The price of delirium: New study finds nearly half of patients have delirium

Delirium associated with 7.4 additional hospital days and $8,000 more in hospital costs

Peer-Reviewed Publication

American Academy of Orthopaedic Surgeons

LAS VEGAS -- A new study presented today at the 2015 Annual Meeting of the American Academy of Orthopaedic Surgeons (AAOS) found that 48 percent of hip fracture patients, age 65 and older, had delirium, or acute confusion, before, during and after surgery (perioperative), resulting in significantly longer hospital stays and higher costs for care.

Approximately 300,000 Americans are hospitalized with hip fractures each year. The risk is particularly high in post-menopausal women who face an increased risk for osteoporosis, a disease that diminishes bone mass and increases fracture risk. Delirium is common among older hip fracture patients, and multiple studies have found that patients with postoperative delirium are more likely to have complications, including infections, and less likely to return to their pre-injury level of function. Delirium patients also are more frequently placed in nursing homes following surgery, and have an increased rate of mortality.

In this study, researchers at the University of Toronto sought to determine the economic implications of perioperative delirium in older orthopaedic patients by reviewing hip fracture records between January 2011 and December 2012. A total of 242 hip fracture patients with a mean age of 82 (ages 65 to 103) were studied. Demographic, clinical, surgical and adverse events data were analyzed. Perioperative delirium was assessed using the Confusion Assessment Method (CAM). The study found that 116 patients (48 percent) experienced delirium during hospital admission. The patients with delirium were significantly older (mean age 85), and were more likely to have a higher American Society of Anesthesiologists (ASA) score ("one" represents a "completely healthy fit patient," and "five," a patient not expected to live beyond 24 hours without surgery). After controlling for these differences, perioperative delirium was associated with 7.4 additional hospital days and $8,282 ($8,649 in U.S. dollars) in additional hospital costs (1.5 times the cost of patients who did not experience delirium). There were no differences in mean time between triage or admission and surgery, length of surgery, or anesthesia type between groups. A significantly greater proportion of patients who experienced perioperative delirium required long-term and/or skilled care facility admission follow their hospital stay (8 percent versus 0 percent).

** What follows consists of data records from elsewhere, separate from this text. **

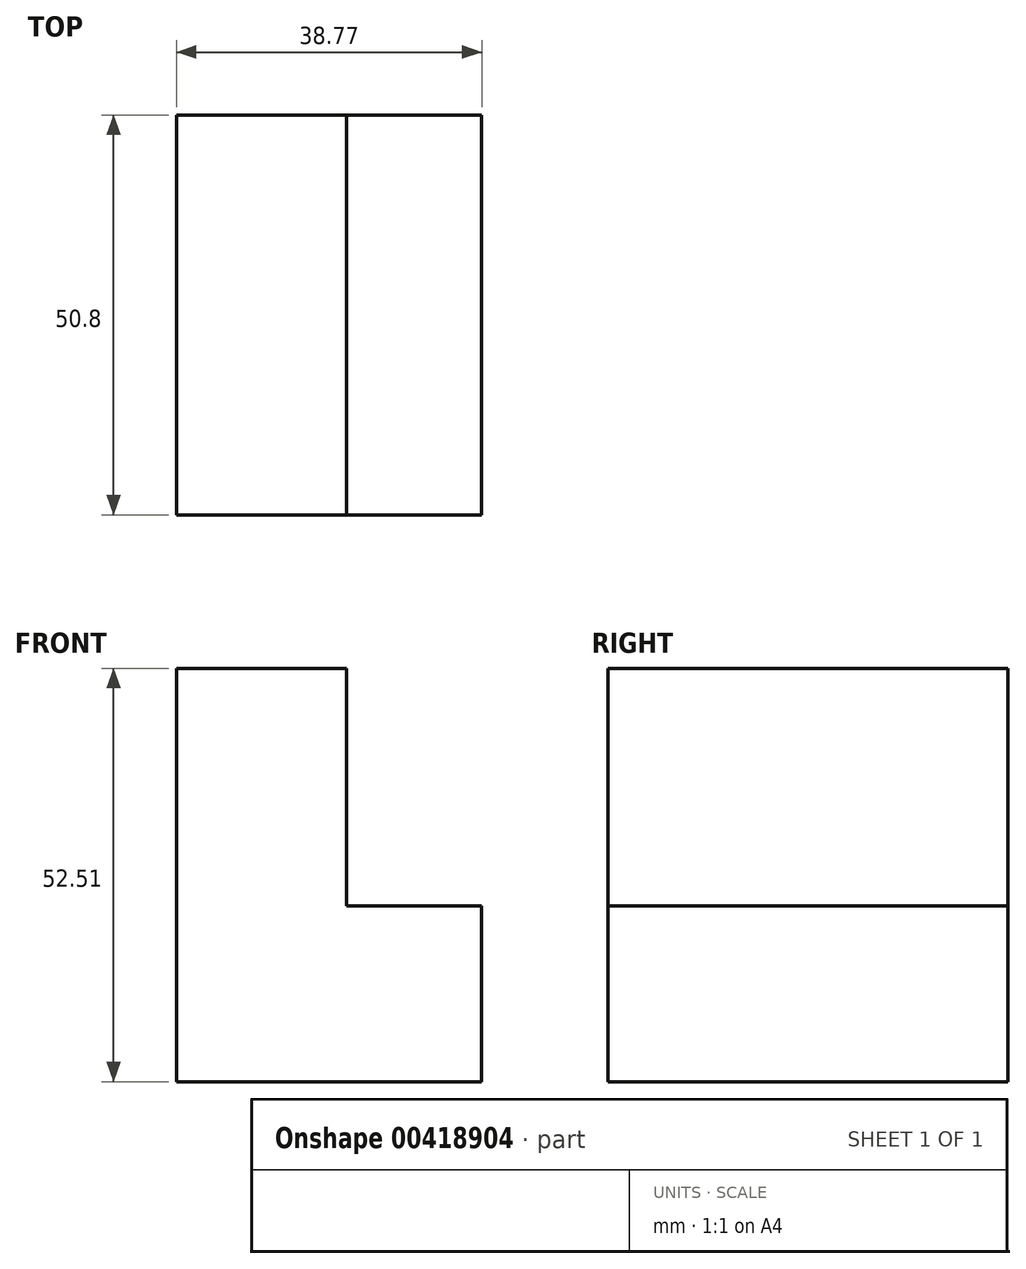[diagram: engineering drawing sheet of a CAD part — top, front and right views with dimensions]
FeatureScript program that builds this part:
annotation { "Feature Type Name" : "Feature", "Feature Type Description" : "" }
export const myFeature = defineFeature(function(context is Context, id is Id, definition is map)
    precondition{}
    {
        {
            var Q0;
            Q0=qCreatedBy(makeId("Front.planeOp"),FACE);
            var sketch = newSketch(context, id + "F0", { "sketchPlane" : qUnion([Q0])});
            skLineSegment(sketch, "E0", {"start": v(-8.02, 3.63) * mm, "end": v(-47.74, 3.63) * mm});
            skLineSegment(sketch, "E1", {"start": v(-47.74, 3.63) * mm, "end": v(-47.74, 37.8) * mm});
            skLineSegment(sketch, "E2", {"start": v(-47.74, 37.8) * mm, "end": v(-47.74, 56.14) * mm});
            skLineSegment(sketch, "E3", {"start": v(-47.74, 56.14) * mm, "end": v(-26.16, 56.14) * mm});
            skLineSegment(sketch, "E4", {"start": v(-26.16, 56.14) * mm, "end": v(-26.16, 25.97) * mm});
            skLineSegment(sketch, "E5", {"start": v(-26.16, 25.97) * mm, "end": v(-8.97, 25.97) * mm});
            skLineSegment(sketch, "E6", {"start": v(-8.97, 25.97) * mm, "end": v(-8.97, 3.63) * mm});
            skSolve(sketch);
        }
        {
            var Q0;
            {var subQ0=sQuery(id+"F0.wireOp",EDGE,"E1");Q0=makeQuery(id+"F0.imprint","IMPRINT",FACE,{"disambiguationData":[TD([[makeQuery(id+"F0.imprint","IMPRINT",EDGE,{"derivedFrom":subQ0}),-1.0]])]});}
            extrude(context, id + "F1", {"entities" : qUnion([Q0]), "depth" : 50.8 * mm});
        }
    });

"Older patients are at high risk of developing delirium during hospitalization for a hip fracture, which is associated with worse outcomes," said orthopaedic surgeon and lead study author Michael G. Zywiel, MD. "Our work demonstrates that delirium also markedly increases the cost of elderly patient care while in the hospital. Given the high number of patients hospitalized every year with a hip fracture, there is a real need to develop and fund improved interventions to prevent in-hospital delirium in these patients.

"Our research suggests that reducing the rate of delirium would simultaneously increase the quality of care while decreasing costs, presenting hospitals, surgeons and other stakeholders with promising opportunities to improve the value of hip fracture care," said Dr. Zywiel.

The American Academy of Orthopaedic Surgeons' (AAOS) new clinical practice guideline, "Management of Hip Fractures in the Elderly", makes a series of recommendations to reduce delirium in older hip fracture patients. They include:

  • Preoperative regional analgesia to reduce pain.
  • Hip fracture surgery within 48 hours of hospital admission.
  • Intensive physical therapy following hospital discharge to improve functional outcomes.
  • An osteoporosis evaluation, as well as vitamin D and calcium supplements, for patients following a hip fracture.